Sri Lanka

Für eine Kultur des Respekts

28.05.2025   Lesezeit: 2 min  
#sri lanka  #versöhnung 

Auch 15 Jahre nach dem Massaker an der tamilischen Bevölkerung hat der sri-lankische Staat die Verbrechen des Bürgerkrieges nicht aufgearbeitet. Unterdessen setzen sich medico-Partner:innen wie Vasuky Rajendra auf Gemeindeebene für Versöhnung ein.

Vasuky, kurz Vasu Rajendra steht am Strand von Mullaithivu an der Nordostküste Sri Lankas und lässt den Blick über das kristallblaue Meer schweifen. Was wie ein Idyll aussieht, ist mehrfach Ort größten Schreckens gewesen. Ende 2004 sorgte der Tsunami für verheerende Zerstörungen. Vier Jahre später endete hier der jahrzehntelange Bürgerkrieg mit einem beispiellosen Massaker: Das singhalesische Militär kesselte letzte Widerstandsgruppen und Hundertausende tamilische Zivilist:innen am Strand ein und bombardierte sie wochenlang. Zehntausende starben.

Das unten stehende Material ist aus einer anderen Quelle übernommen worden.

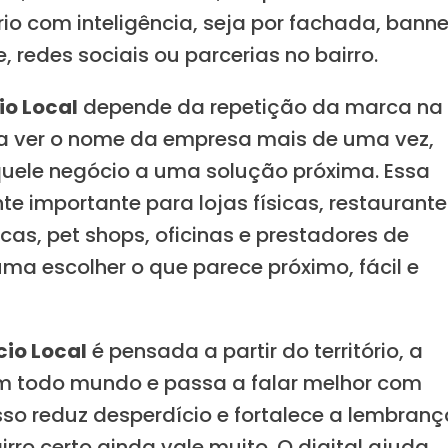
rio com inteligência, seja por fachada, banne
 redes sociais ou parcerias no bairro.
o Local
depende da repetição da marca na
cisa ver o nome da empresa mais de uma vez,
quele negócio a uma solução próxima. Essa
te importante para lojas físicas, restaurante
icas, pet shops, oficinas e prestadores de
uma escolher o que parece próximo, fácil e
io Local
é pensada a partir do território, a
om todo mundo e passa a falar melhor com
so reduz desperdício e fortalece a lembranç
rro certo ainda vale muito. O digital ajuda,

Als Mitarbeiterin der Organisation SEED hat Vasu geholfen, Verletzte und Überlebende zu versorgen, auch noch, als diese in sogenannten „Rehabilitationslagern“, Hunger, Misshandlung und Folter ausgesetzt waren. Verbrechen, die offiziell nie stattgefunden haben, hat Vasu bewusst festgehalten. Denn: „Zeug:innenschaft dokumentiert das Unrecht und hilft gleichzeitig beim Verarbeiten des Erlebten.“

Dass sie heute, 15 Jahre später, wieder an dem Strand steht, hat einen Grund. Mit Hilfe von medico unterstützt SEED in der Region zwölf Dörfer – tamilische, singhalesische und muslimische – dabei, trotz aller Schrecken der Vergangenheit und gegenwärtiger Schwierigkeiten zu selbstbestimmten Gemeinden zusammenzufinden. Einfach ist das nicht. Das Militär ist noch überall präsent. Wie im gesamten tamilisch geprägten Norden ist die Infrastruktur nur schwach ausgebaut. Hinzu kommt: Die Gewalt- und Vertreibungsgeschichten stecken noch in den Menschen. So gibt es Konflikte zwischen den Dörfern, in Konkurrenz um knappe Ressourcen wie Trinkwasser kochen auch alte Spannungen hoch. Umso wichtiger ist die Wiederaufbau- und Versöhnungshilfe von SEED, die auch den Schmerz und die Traumata des Krieges überwinden will. Zum Beispiel haben Frauen eine Kooperative gegründet und sich darüber Einkommensmöglichkeiten erschlossen. Solche Erfahrungen ermutigen auch andere, ihr Leben zu gestalten und ihre Interessen zu vertreten – nicht gegeneinander, sondern gemeinsam, etwa gegenüber der korrupten lokalen Verwaltung.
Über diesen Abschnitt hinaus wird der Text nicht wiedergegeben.